水俣病熊本訴訟 鹿児島、熊本の原告100人超が4日福岡高裁へ控訴

「不当判決」と書かれた紙を掲げる弁護士ら=3月22日午前11時4分、熊本市の熊本地裁前

 水俣病特別措置法に基づく救済策の対象外となった鹿児島、熊本県在住者ら144人が国と熊本県、原因企業チッソに1人450万円の損害賠償を求めた集団訴訟(熊本訴訟)で、原告100人以上が、請求を退けた熊本地裁判決を不服として、4日に福岡高裁に控訴することが分かった。2日、弁護団が明らかにした。

 弁護団によると、原告一人一人に控訴の意思を確認中で、人数は確定していない。4日に会見を開き、原告らが控訴の理由などを明らかにする。

 3月22日の熊本地裁判決は、鹿児島県側の9人を含む25人の水俣病罹患(りかん)を認めた一方、「損害賠償請求権が消滅する20年の除斥期間が過ぎた」として請求を棄却した。昨年9月の大阪地裁判決では原告全員を水俣病と認め、国などに賠償を命じていた。

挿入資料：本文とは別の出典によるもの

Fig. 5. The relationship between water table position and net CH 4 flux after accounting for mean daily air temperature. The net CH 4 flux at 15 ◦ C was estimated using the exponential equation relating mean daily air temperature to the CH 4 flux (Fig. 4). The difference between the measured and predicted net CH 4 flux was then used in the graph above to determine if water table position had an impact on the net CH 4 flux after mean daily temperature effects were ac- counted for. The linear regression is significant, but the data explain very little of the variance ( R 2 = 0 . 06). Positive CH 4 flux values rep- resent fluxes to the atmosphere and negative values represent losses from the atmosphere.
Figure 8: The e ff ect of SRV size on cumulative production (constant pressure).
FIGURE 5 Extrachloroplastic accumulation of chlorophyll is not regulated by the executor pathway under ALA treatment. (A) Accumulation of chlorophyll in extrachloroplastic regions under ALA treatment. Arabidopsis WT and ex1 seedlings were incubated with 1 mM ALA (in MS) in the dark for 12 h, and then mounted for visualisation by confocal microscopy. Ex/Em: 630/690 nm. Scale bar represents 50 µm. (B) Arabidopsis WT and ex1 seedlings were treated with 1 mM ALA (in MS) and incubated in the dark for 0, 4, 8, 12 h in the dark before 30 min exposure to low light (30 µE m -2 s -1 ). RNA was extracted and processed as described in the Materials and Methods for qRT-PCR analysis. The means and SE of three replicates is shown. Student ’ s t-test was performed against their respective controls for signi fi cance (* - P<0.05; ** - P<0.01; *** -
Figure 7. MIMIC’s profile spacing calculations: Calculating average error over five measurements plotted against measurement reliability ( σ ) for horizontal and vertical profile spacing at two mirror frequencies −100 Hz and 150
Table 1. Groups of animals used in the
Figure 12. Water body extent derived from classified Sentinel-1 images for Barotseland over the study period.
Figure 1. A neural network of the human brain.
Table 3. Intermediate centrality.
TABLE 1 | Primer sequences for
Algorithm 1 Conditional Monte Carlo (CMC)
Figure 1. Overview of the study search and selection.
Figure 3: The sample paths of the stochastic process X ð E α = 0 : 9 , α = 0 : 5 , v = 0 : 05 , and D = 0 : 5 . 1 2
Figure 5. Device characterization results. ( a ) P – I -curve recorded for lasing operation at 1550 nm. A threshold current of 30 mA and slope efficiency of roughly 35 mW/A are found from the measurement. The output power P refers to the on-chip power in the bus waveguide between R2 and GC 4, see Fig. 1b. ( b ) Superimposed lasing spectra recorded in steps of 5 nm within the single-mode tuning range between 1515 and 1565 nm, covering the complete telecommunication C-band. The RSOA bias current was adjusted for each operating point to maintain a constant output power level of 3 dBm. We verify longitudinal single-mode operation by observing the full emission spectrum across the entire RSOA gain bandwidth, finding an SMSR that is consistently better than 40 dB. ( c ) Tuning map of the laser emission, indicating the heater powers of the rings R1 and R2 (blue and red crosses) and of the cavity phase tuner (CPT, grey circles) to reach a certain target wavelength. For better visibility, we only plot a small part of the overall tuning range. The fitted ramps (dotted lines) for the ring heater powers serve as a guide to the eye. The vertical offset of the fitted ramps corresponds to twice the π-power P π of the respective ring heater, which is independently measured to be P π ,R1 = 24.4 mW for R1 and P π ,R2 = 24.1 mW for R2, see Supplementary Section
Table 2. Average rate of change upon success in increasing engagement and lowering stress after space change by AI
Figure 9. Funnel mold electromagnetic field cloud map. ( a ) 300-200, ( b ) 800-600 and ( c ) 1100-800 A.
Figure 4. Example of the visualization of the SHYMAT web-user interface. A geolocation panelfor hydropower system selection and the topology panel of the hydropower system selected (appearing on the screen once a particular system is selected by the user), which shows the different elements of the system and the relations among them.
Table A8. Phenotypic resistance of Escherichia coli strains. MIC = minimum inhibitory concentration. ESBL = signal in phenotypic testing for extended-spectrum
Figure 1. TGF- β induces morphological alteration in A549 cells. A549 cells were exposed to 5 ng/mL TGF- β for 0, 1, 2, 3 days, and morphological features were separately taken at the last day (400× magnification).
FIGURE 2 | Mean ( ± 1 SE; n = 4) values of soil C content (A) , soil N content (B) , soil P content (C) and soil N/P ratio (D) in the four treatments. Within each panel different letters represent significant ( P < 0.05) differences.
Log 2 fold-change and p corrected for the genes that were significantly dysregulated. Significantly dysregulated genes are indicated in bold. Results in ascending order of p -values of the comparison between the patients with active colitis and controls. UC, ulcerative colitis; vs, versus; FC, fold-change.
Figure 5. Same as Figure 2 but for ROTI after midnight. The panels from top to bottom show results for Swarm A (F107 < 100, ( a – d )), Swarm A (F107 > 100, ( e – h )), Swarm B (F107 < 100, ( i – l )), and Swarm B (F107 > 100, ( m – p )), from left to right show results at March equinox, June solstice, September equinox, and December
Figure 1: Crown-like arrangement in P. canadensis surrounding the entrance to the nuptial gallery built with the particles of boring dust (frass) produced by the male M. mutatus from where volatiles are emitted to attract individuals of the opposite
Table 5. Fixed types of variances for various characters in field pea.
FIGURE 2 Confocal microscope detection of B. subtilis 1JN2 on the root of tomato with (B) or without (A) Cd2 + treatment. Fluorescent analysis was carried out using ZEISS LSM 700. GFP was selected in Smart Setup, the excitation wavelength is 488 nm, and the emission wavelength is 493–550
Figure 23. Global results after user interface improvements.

 熊本訴訟の原告は51~100歳の男女1400人で、うち半数以上が出水市や長島町など鹿児島県内に暮らす。今回の判決の対象は2013年に提訴した1、2陣。不知火海(八代海)周辺で生まれ育ち、チッソが排出したメチル水銀に汚染された魚介類を日常的に食べ、水俣病を発症したと主張した。